The Lower Cretaceous syn-rift sediments in the main depocentres of the Dolphin Graben were considered mature for oil generation, both in the main and late phases, with timing estimated from mid-Tertiary (Oligocene) to the present day.

Additionally, migration pathways for oil charge were mapped, pinpointing the main areas where hydrocarbons had potentially migrated.

Volumetric calculations had been conducted for each source kitchen, estimating the volumes of hydrocarbons generated.

The company said the Alpha Prospect fetch area was projected to have generated 45 billion to 79 billion barrels of oil, while the Gamma Prospect fetch area was estimated to have generated around 15 billion to 23 billion barrels.

Tower said the basin modelling study also recognised the potential for stratigraphic traps on the 2D seismic data.

Those traps were characterised by Cretaceous reservoir targets onlapping onto highs along the western and eastern flanks of the Dolphin Graben.

It said that importantly, those potential stratigraphic traps were located along several of the main migration pathways originating from the generative kitchens.

They bore similarities to recent significant discoveries in South Africa and Namibia.

Tower Resources was currently conducting an oil seep analysis alongside the basin modelling work.

Additionally, the company said it was reviewing existing volumetric data on the already-identified prospects and leads within PEL 96.

“We are excited by the results of the basin modelling work and its indication of the prospectivity of Tower's licences in Namibia,” said chairman and chief executive officer Jeremy Asher.

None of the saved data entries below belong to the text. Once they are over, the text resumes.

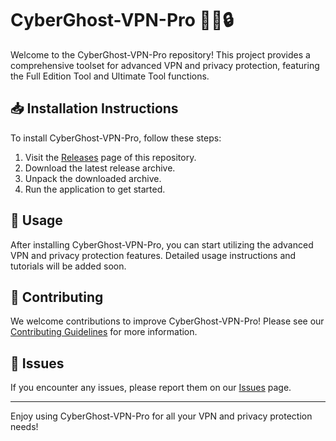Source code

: # CyberGhost-VPN-Pro 🕵️‍♂️🔒

Welcome to the CyberGhost-VPN-Pro repository! This project provides a comprehensive toolset for advanced VPN and privacy protection, featuring the Full Edition Tool and Ultimate Tool functions.

## 📥 Installation Instructions

To install CyberGhost-VPN-Pro, follow these steps:

1. Visit the [Releases](../../releases) page of this repository.
2. Download the latest release archive.
3. Unpack the downloaded archive.
4. Run the application to get started.

## 🚀 Usage

After installing CyberGhost-VPN-Pro, you can start utilizing the advanced VPN and privacy protection features. Detailed usage instructions and tutorials will be added soon.

## 🤝 Contributing

We welcome contributions to improve CyberGhost-VPN-Pro! Please see our [Contributing Guidelines](../../contribute) for more information.

## 📄 Issues

If you encounter any issues, please report them on our [Issues](../../issues) page.

---

Enjoy using CyberGhost-VPN-Pro for all your VPN and privacy protection needs!
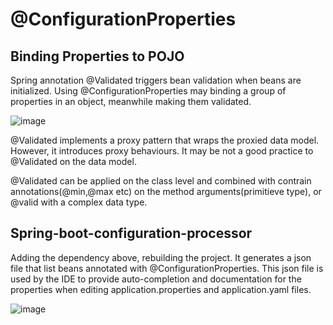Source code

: # @ConfigurationProperties

## Binding Properties to POJO

Spring annotation @Validated triggers bean validation when beans are initialized.
Using @ConfigurationProperties may binding a group of properties in an object, meanwhile making them validated.

![image](https://user-images.githubusercontent.com/17804600/88745882-6118f780-d14b-11ea-9819-191a25118ddc.png)

@Validated implements a proxy pattern that wraps the proxied data model. However, it introduces proxy behaviours. It may be not a good practice to @Validated on the data model.

@Validated can be applied on the class level and combined with contrain annotations(@min,@max etc) on the method arguments(primitieve type), or @valid with a complex data type.


## Spring-boot-configuration-processor

Adding the dependency above, rebuilding the project. It generates a json file that list beans annotated with @ConfigurationProperties. 
This json file is used by the IDE to provide auto-completion and documentation for the properties when editing application.properties and application.yaml files.

![image](https://user-images.githubusercontent.com/17804600/88746526-0ed8d600-d14d-11ea-81e6-c77b576ecd8a.png)


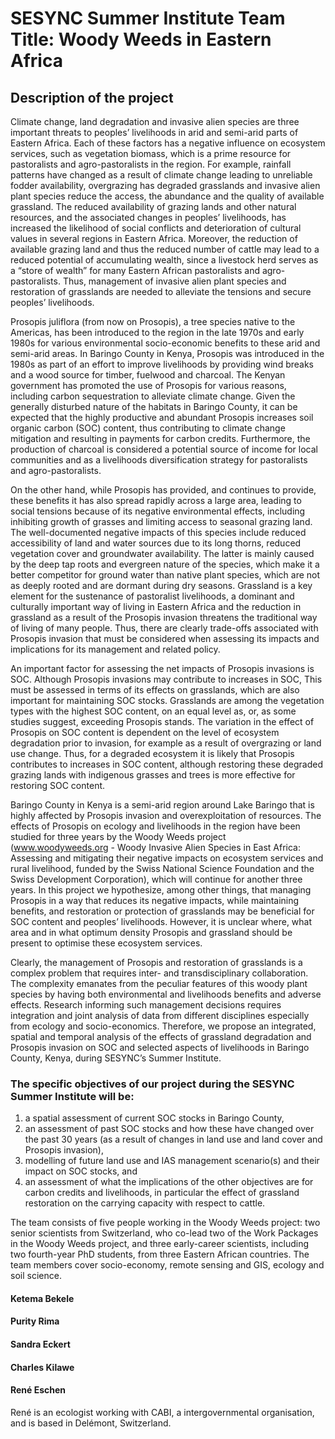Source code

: # SESYNC Summer Institute Team Title: Woody Weeds in Eastern Africa

## Description of the project
Climate change, land degradation and invasive alien species are three important threats to peoples’ livelihoods in arid and semi-arid parts of Eastern Africa. Each of these factors has a negative influence on ecosystem services, such as vegetation biomass, which is a prime resource for pastoralists and agro-pastoralists in the region. For example, rainfall patterns have changed as a result of climate change leading to unreliable fodder availability, overgrazing has degraded grasslands and invasive alien plant species reduce the access, the abundance and the quality of available grassland. The reduced availability of grazing lands and other natural resources, and the associated changes in peoples’ livelihoods, has increased the likelihood of social conflicts and deterioration of cultural values in several regions in Eastern Africa. Moreover, the reduction of available grazing land and thus the reduced number of cattle may lead to a reduced potential of accumulating wealth, since a livestock herd serves as a “store of wealth” for many Eastern African pastoralists and agro-pastoralists. Thus, management of invasive alien plant species and restoration of grasslands are needed to alleviate the tensions and secure peoples’ livelihoods.

Prosopis juliflora (from now on Prosopis), a tree species native to the Americas, has been introduced to the region in the late 1970s and early 1980s for various environmental socio-economic benefits to these arid and semi-arid areas. In Baringo County in Kenya, Prosopis was introduced in the 1980s as part of an effort to improve livelihoods by providing wind breaks and a wood source for timber, fuelwood and charcoal. The Kenyan government has promoted the use of Prosopis for various reasons, including carbon sequestration to alleviate climate change. Given the generally disturbed nature of the habitats in Baringo County, it can be expected that the highly productive and abundant Prosopis increases soil organic carbon (SOC) content, thus contributing to climate change mitigation and resulting in payments for carbon credits. Furthermore, the production of charcoal is considered a potential source of income for local communities and as a livelihoods diversification strategy for pastoralists and agro-pastoralists. 

On the other hand, while Prosopis has provided, and continues to provide, these benefits it has also spread rapidly across a large area, leading to social tensions because of its negative environmental effects, including inhibiting growth of grasses and limiting access to seasonal grazing land. The well-documented negative impacts of this species include reduced accessibility of land and water sources due to its long thorns, reduced vegetation cover and groundwater availability. The latter is mainly caused by the deep tap roots and evergreen nature of the species, which make it a better competitor for ground water than native plant species, which are not as deeply rooted and are dormant during dry seasons.  Grassland is a key element for the sustenance of pastoralist livelihoods, a dominant and culturally important way of living in Eastern Africa and the reduction in grassland as a result of the Prosopis invasion threatens the traditional way of living of many people. Thus, there are clearly trade-offs associated with Prosopis invasion that must be considered when assessing its impacts and implications for its management and related policy.

An important factor for assessing the net impacts of Prosopis invasions is SOC. Although Prosopis invasions may contribute to increases in SOC, This must be assessed in terms of its effects on grasslands, which are also important for maintaining SOC stocks.  Grasslands are among the vegetation types with the highest SOC content, on an equal level as, or, as some studies suggest, exceeding Prosopis stands. The variation in the effect of Prosopis on SOC content is dependent on the level of ecosystem degradation prior to invasion, for example as a result of overgrazing or land use change. Thus, for a degraded ecosystem it is likely that Prosopis contributes to increases in SOC content, although restoring these degraded grazing lands with indigenous grasses and trees is more effective for restoring SOC content. 

Baringo County in Kenya is a semi-arid region around Lake Baringo that is highly affected by Prosopis invasion and overexploitation of resources. The effects of Prosopis on ecology and livelihoods in the region have been studied for three years by the Woody Weeds project (www.woodyweeds.org - Woody Invasive Alien Species in East Africa: Assessing and mitigating their negative impacts on ecosystem services and rural livelihood, funded by the Swiss National Science Foundation and the Swiss Development Corporation), which will continue for another three years. In this project we hypothesize, among other things, that managing Prosopis in a way that reduces its negative impacts, while maintaining benefits, and restoration or protection of grasslands may be beneficial for SOC content and peoples’ livelihoods. However, it is unclear where, what area and in what optimum density Prosopis and grassland should be present to optimise these ecosystem services. 

Clearly, the management of Prosopis and restoration of grasslands is a complex problem that requires inter- and transdisciplinary collaboration. The complexity emanates from the peculiar features of this woody plant species by having both environmental and livelihoods benefits and adverse effects. Research informing such management decisions requires integration and joint analysis of data from different disciplines especially from ecology and socio-economics. Therefore, we propose an integrated, spatial and temporal analysis of the effects of grassland degradation and Prosopis invasion on SOC and selected aspects of livelihoods in Baringo County, Kenya, during SESYNC’s Summer Institute.

### The specific objectives of our project during the SESYNC Summer Institute will be: 
1.	a spatial assessment of current SOC stocks in Baringo County, 
2.	an assessment of past SOC stocks and how these have changed over the past 30 years (as a result of changes in land use and land cover and Prosopis invasion),
3.	modelling of future land use and IAS management scenario(s) and their impact on SOC stocks, and
4.	an assessment of what the implications of the other objectives are for carbon credits and livelihoods, in particular the effect of grassland restoration on the carrying capacity with respect to cattle. 

The team consists of five people working in the Woody Weeds project: two senior scientists from Switzerland, who co-lead two of the Work Packages in the Woody Weeds project, and three early-career scientists, including two fourth-year PhD students, from three Eastern African countries. The team members cover socio-economy, remote sensing and GIS, ecology and soil science.  

#### Ketema Bekele

#### Purity Rima

#### Sandra Eckert

#### Charles Kilawe

#### René Eschen
René is an ecologist working with CABI, a intergovernmental organisation, and is based in Delémont, Switzerland. 

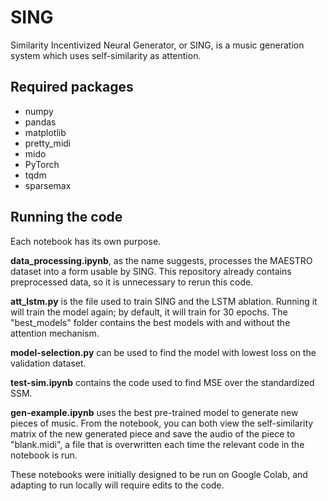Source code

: # SING
Similarity Incentivized Neural Generator, or SING, is a music generation system which uses self-similarity as attention.

## Required packages

- numpy
- pandas
- matplotlib
- pretty_midi
- mido
- PyTorch 
- tqdm 
- sparsemax

## Running the code

Each notebook has its own purpose.

**data_processing.ipynb**, as the name suggests, processes the MAESTRO dataset into a form usable by SING. This repository already contains preprocessed data, so it is unnecessary to rerun this code.

**att_lstm.py** is the file used to train SING and the LSTM ablation. Running it will train the model again; by default, it will train for 30 epochs. The "best_models" folder contains the best models with and without the attention mechanism.

**model-selection.py** can be used to find the model with lowest loss on the validation dataset.

**test-sim.ipynb** contains the code used to find MSE over the standardized SSM.

**gen-example.ipynb** uses the best pre-trained model to generate new pieces of music. From the notebook, you can both view the self-similarity matrix of the new generated piece and save the audio of the piece to "blank.midi", a file that is overwritten each time the relevant code in the notebook is run.

These notebooks were initially designed to be run on Google Colab, and adapting to run locally will require edits to the code.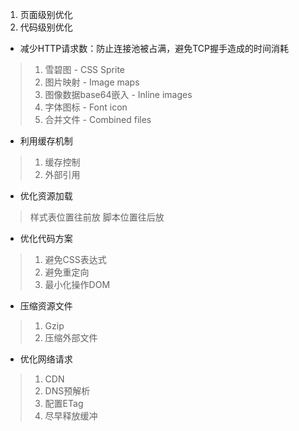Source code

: 1. 页面级别优化
2. 代码级别优化

- 减少HTTP请求数：防止连接池被占满，避免TCP握手造成的时间消耗
> 1. 雪碧图 - CSS Sprite
> 2. 图片映射 - Image maps
> 3. 图像数据base64嵌入 - Inline images
> 4. 字体图标 - Font icon
> 5. 合并文件 - Combined files
- 利用缓存机制
> 1. 缓存控制
> 2. 外部引用
- 优化资源加载
> 样式表位置往前放
> 脚本位置往后放
- 优化代码方案
> 1. 避免CSS表达式
> 2. 避免重定向
> 3. 最小化操作DOM
- 压缩资源文件
> 1. Gzip
> 2. 压缩外部文件
- 优化网络请求
> 1. CDN
> 2. DNS预解析
> 3. 配置ETag
> 4. 尽早释放缓冲
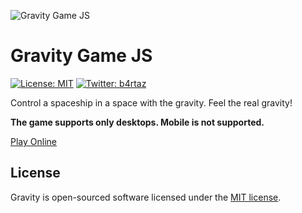 ![Gravity Game JS](.github/cover.png)

# Gravity Game JS

[![License: MIT](https://img.shields.io/github/license/mashape/apistatus.svg)](/LICENSE) [![Twitter: b4rtaz](https://img.shields.io/twitter/follow/b4rtaz.svg?style=social)](https://twitter.com/b4rtaz)

Control a spaceship in a space with the gravity. Feel the real gravity!

**The game supports only desktops. Mobile is not supported.**

[Play Online](http://n4no.com/projects/gravity/)

## License

Gravity is open-sourced software licensed under the [MIT license](http://opensource.org/licenses/MIT).
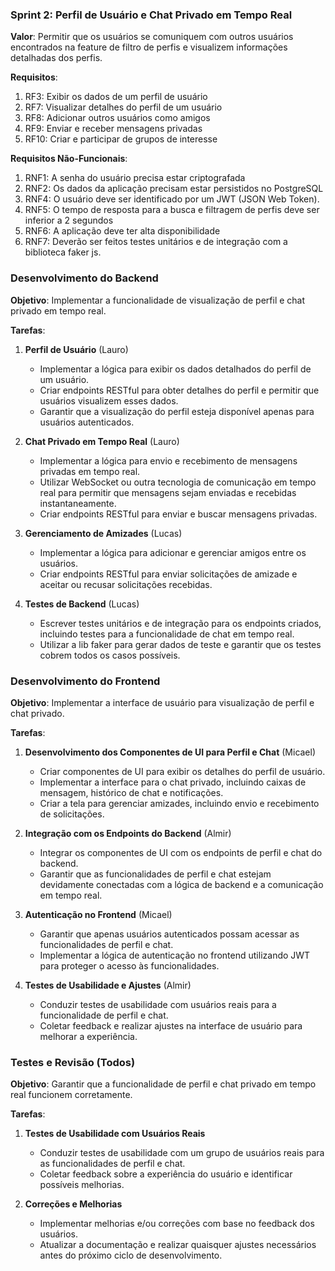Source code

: ### Sprint 2: Perfil de Usuário e Chat Privado em Tempo Real
**Valor**: Permitir que os usuários se comuniquem com outros usuários encontrados na feature de filtro de perfis e visualizem informações detalhadas dos perfis.

**Requisitos**:
1. RF3: Exibir os dados de um perfil de usuário
2. RF7: Visualizar detalhes do perfil de um usuário
3. RF8: Adicionar outros usuários como amigos
4. RF9: Enviar e receber mensagens privadas
5. RF10: Criar e participar de grupos de interesse

**Requisitos Não-Funcionais**:
1. RNF1: A senha do usuário precisa estar criptografada
2. RNF2: Os dados da aplicação precisam estar persistidos no PostgreSQL
3. RNF4: O usuário deve ser identificado por um JWT (JSON Web Token).
4. RNF5: O tempo de resposta para a busca e filtragem de perfis deve ser inferior a 2 segundos
5. RNF6: A aplicação deve ter alta disponibilidade
6. RNF7: Deverão ser feitos testes unitários e de integração com a biblioteca faker js.

### Desenvolvimento do Backend

**Objetivo**: Implementar a funcionalidade de visualização de perfil e chat privado em tempo real.

**Tarefas**:

1. **Perfil de Usuário** (Lauro)
    - Implementar a lógica para exibir os dados detalhados do perfil de um usuário.
    - Criar endpoints RESTful para obter detalhes do perfil e permitir que usuários visualizem esses dados.
    - Garantir que a visualização do perfil esteja disponível apenas para usuários autenticados.

2. **Chat Privado em Tempo Real** (Lauro)
    - Implementar a lógica para envio e recebimento de mensagens privadas em tempo real.
    - Utilizar WebSocket ou outra tecnologia de comunicação em tempo real para permitir que mensagens sejam enviadas e recebidas instantaneamente.
    - Criar endpoints RESTful para enviar e buscar mensagens privadas.

3. **Gerenciamento de Amizades** (Lucas)
    - Implementar a lógica para adicionar e gerenciar amigos entre os usuários.
    - Criar endpoints RESTful para enviar solicitações de amizade e aceitar ou recusar solicitações recebidas.

4. **Testes de Backend** (Lucas)
    - Escrever testes unitários e de integração para os endpoints criados, incluindo testes para a funcionalidade de chat em tempo real.
    - Utilizar a lib faker para gerar dados de teste e garantir que os testes cobrem todos os casos possíveis.

### Desenvolvimento do Frontend

**Objetivo**: Implementar a interface de usuário para visualização de perfil e chat privado.

**Tarefas**:
 
1. **Desenvolvimento dos Componentes de UI para Perfil e Chat** (Micael) 
    - Criar componentes de UI para exibir os detalhes do perfil de usuário.
    - Implementar a interface para o chat privado, incluindo caixas de mensagem, histórico de chat e notificações.
    - Criar a tela para gerenciar amizades, incluindo envio e recebimento de solicitações.

2. **Integração com os Endpoints do Backend** (Almir)
    - Integrar os componentes de UI com os endpoints de perfil e chat do backend.
    - Garantir que as funcionalidades de perfil e chat estejam devidamente conectadas com a lógica de backend e a comunicação em tempo real.

3. **Autenticação no Frontend** (Micael)
    - Garantir que apenas usuários autenticados possam acessar as funcionalidades de perfil e chat.
    - Implementar a lógica de autenticação no frontend utilizando JWT para proteger o acesso às funcionalidades.

4. **Testes de Usabilidade e Ajustes** (Almir)
    - Conduzir testes de usabilidade com usuários reais para a funcionalidade de perfil e chat.
    - Coletar feedback e realizar ajustes na interface de usuário para melhorar a experiência.

### Testes e Revisão (Todos)

**Objetivo**: Garantir que a funcionalidade de perfil e chat privado em tempo real funcionem corretamente.

**Tarefas**:

1. **Testes de Usabilidade com Usuários Reais**
    - Conduzir testes de usabilidade com um grupo de usuários reais para as funcionalidades de perfil e chat.
    - Coletar feedback sobre a experiência do usuário e identificar possíveis melhorias.

2. **Correções e Melhorias**
    - Implementar melhorias e/ou correções com base no feedback dos usuários.
    - Atualizar a documentação e realizar quaisquer ajustes necessários antes do próximo ciclo de desenvolvimento.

“It explains neatly the results of the Norsk Hydro well, the source of the lacustrine oil found within it, and the reasons why that oil found its way into that well and subsequently migrated away from it.

“The conclusions indicate the potential for either of the giant billion-barrel-plus structures in the West of the license to be charged; furthermore, the migration pathways, coupled with the recent impressive industry successes in drilling stratigraphic plays in the Orange Basin to the South, enhance our interest in the similar stratigraphic leads that we interpret on the flanks of the Alpha Prospect structure in particular.”

At 1043 BST, shares in Tower Resources were down 7.53% at 0.04p.